• Dataset entries:

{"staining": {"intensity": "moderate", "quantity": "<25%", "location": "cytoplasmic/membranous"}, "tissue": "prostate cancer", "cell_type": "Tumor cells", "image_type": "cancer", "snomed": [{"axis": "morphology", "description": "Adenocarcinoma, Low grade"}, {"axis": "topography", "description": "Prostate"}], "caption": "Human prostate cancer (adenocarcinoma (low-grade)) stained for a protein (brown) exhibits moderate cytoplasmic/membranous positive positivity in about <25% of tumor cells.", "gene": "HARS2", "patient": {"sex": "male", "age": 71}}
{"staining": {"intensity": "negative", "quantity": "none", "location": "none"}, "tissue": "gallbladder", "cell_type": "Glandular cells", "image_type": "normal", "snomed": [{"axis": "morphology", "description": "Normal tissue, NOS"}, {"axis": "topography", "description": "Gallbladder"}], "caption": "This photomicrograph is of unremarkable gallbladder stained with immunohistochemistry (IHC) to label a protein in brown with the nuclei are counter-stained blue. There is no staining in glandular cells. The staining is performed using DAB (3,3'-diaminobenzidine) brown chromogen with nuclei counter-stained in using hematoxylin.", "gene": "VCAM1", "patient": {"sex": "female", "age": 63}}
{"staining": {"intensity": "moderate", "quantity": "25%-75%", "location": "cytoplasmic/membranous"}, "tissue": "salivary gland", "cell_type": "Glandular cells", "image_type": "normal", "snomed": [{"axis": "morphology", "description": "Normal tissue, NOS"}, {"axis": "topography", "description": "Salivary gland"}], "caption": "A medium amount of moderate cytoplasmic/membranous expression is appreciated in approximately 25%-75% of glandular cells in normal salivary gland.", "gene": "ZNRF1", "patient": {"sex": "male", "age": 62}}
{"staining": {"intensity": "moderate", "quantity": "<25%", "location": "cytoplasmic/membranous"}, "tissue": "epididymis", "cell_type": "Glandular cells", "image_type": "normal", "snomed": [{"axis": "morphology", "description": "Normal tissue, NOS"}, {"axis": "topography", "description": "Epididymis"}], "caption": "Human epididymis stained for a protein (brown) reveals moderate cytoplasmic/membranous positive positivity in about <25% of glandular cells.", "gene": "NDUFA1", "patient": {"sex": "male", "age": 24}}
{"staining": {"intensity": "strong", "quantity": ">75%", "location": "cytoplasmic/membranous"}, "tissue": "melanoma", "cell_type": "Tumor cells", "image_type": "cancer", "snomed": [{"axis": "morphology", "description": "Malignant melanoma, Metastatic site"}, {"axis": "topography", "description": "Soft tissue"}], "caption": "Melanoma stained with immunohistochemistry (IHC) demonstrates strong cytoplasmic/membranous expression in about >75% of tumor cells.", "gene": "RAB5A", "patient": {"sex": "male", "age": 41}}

• Task prompt:
In the entries above, some lines may contain the string "cancer"; report how many, without additional comment.

• Output for this task:
2